Uma boa maneira de se proteger dessa questão seria procurar investimentos no exterior. E eles são bem menos complicados do que parece. Ativos cotados em dólar, como ouro ou Bitcoin, estão disponíveis para investir no Brasil.
Diversificação importa. E muito
Em abril, publicamos aqui um resumo da estratégia de Nassim Taleb que fez o fundo assessorado por ele gerar retornos superiores a 3600% em março, no meio de uma queda generalizada. A ideia é simples: esteja preparado para o pior e reserve uma fração dos seus Investimentos para algo cujo valor possa se desprender e ter retornos extraordinários.
Em grandes momentos de incerteza, diversificação vira proteção. E foi assim que o Bitcoin, os Coronabonds e o Ouro apareceram novamente no holofote do mercado e da mídia especializada no mundo inteiro.
No entanto, algo engraçado aconteceu no Brasil. Considerando que acabamos de sair do 1º semestre de 2020, devem ter passado pelas suas redes sociais os retornos semestrais dos principais ativos negociados no país. A grande semelhança entre essas publicações? Quase todas ignoraram o Bitcoin.
O motivo? Basta observar os retornos. Nos últimos seis meses, o Ibovespa fez -19%, o CDI fez 2,5%, o Dólar alcançou alta de 32%, o Ouro fez invejáveis 52% e, o ativo que não pode ser mencionado, o Bitcoin, valorizou 72% frente ao Real.

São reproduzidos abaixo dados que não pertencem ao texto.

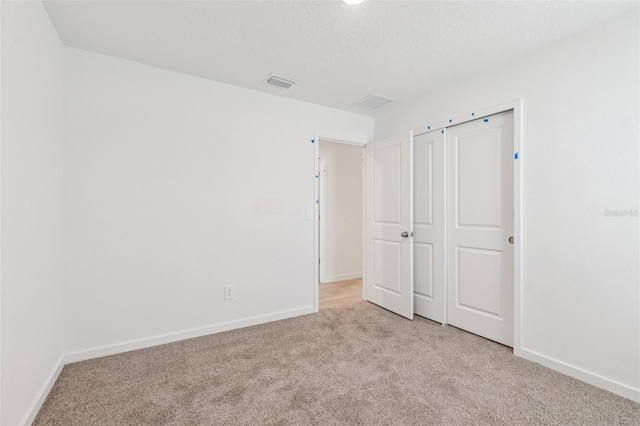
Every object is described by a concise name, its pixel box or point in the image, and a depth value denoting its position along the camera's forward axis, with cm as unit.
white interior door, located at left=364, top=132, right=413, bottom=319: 316
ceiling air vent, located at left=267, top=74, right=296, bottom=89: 272
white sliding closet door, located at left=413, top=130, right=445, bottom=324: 300
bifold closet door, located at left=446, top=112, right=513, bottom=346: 250
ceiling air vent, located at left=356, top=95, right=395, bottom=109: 321
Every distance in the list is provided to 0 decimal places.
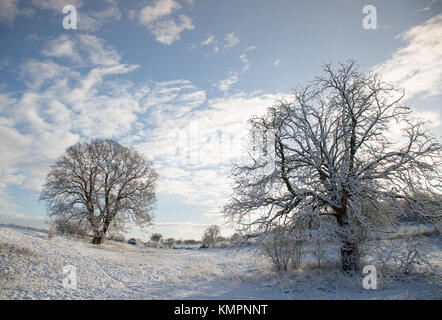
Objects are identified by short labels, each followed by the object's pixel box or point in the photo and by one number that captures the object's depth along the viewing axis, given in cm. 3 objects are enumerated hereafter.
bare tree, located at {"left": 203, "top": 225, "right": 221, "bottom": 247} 3506
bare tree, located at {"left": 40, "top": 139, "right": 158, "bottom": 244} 2292
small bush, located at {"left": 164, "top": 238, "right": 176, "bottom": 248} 3737
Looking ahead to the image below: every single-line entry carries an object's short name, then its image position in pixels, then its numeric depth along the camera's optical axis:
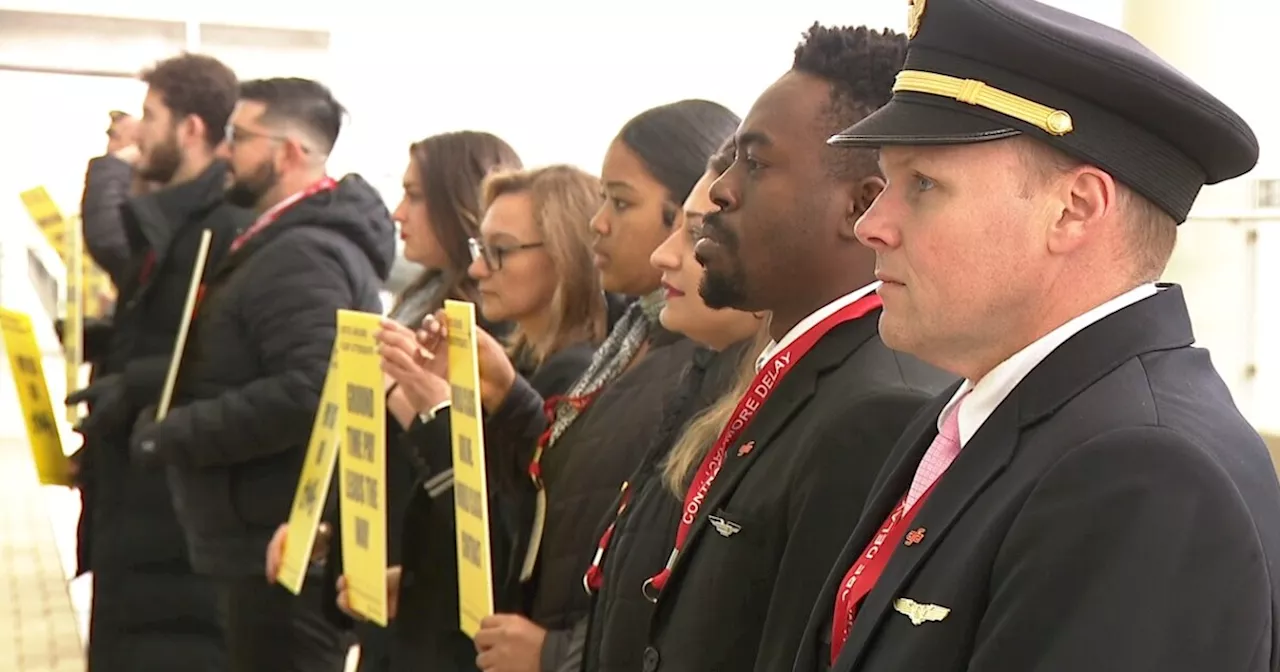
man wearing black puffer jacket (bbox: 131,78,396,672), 3.18
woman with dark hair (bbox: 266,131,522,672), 2.91
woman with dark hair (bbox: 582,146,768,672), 1.78
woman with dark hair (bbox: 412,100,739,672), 2.19
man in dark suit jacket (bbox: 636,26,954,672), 1.48
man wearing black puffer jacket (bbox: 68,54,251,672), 3.70
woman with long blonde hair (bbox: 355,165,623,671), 2.49
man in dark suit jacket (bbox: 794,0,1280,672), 1.01
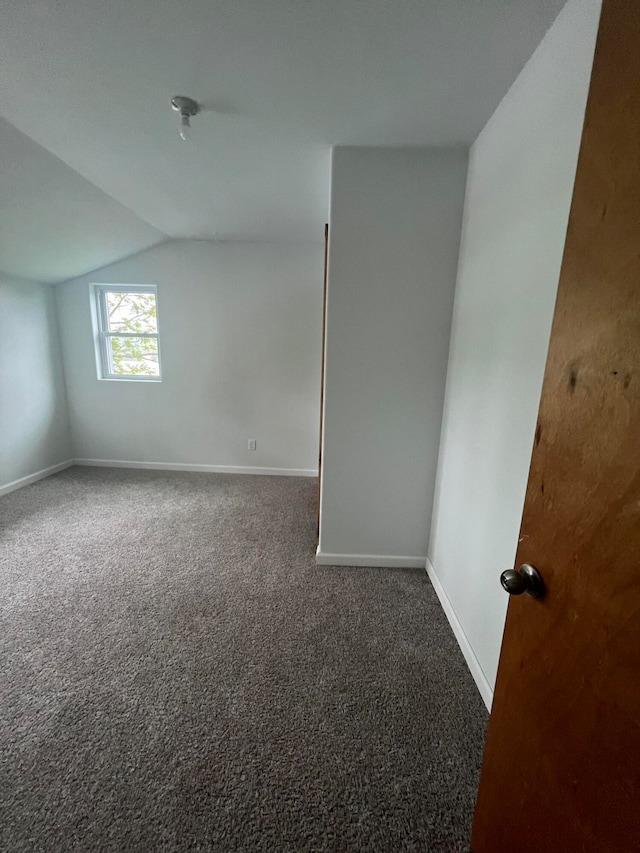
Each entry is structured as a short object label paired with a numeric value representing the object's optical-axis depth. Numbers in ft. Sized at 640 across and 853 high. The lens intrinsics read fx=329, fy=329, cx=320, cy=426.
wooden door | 1.52
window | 11.89
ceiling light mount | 4.58
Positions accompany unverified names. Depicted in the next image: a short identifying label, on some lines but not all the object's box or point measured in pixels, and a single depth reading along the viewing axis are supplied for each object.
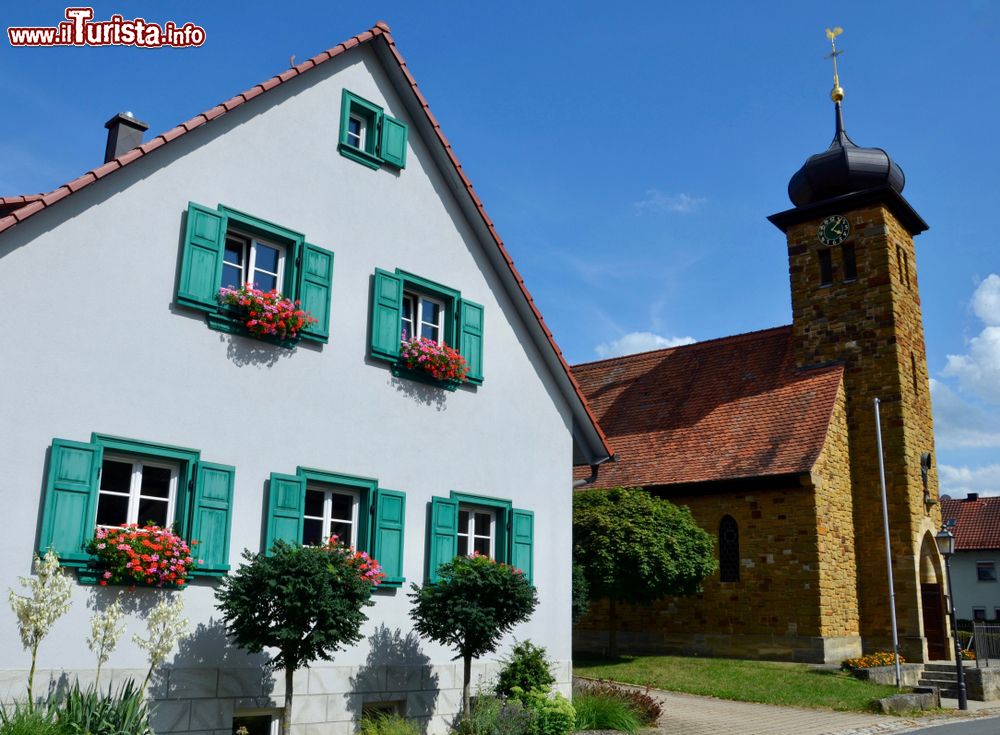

Uma coisa porém deve estar clara. Quando falamos de proteção, convém lembrar que ela deva representar uma fração da sua carteira que comporte um risco maior. Cerca de 2-5%, como menciona Taleb (que caso você não saiba quem é, podemos resumir como “o guru dos gurus”).
Em um clima de bolsas inflando com uma ajuda do FED, o Banco Central americano, você talvez se sinta um gênio do mercado vendo a tela verde e os 100K do Ibov brilhar na tela, mas lembre-se, cautela nunca é demais.
Se você é um investidor tradicional da renda fixa, ou começou a investir comprando seu título no Tesouro Direto, a bolsa pode, e deve, lhe demandar um bom tempo de estudo, conferindo o que torna uma empresa sólida, ou não.
Mostre que seus pais estavam errados e que a ideia de “Cassino”, é apenas um erro comum, estimulado por grandes investidores fechados em seu mundinho e sem muita paciência de lhe ajudar a começar.
*Este artigo não é uma recomendação de investimento.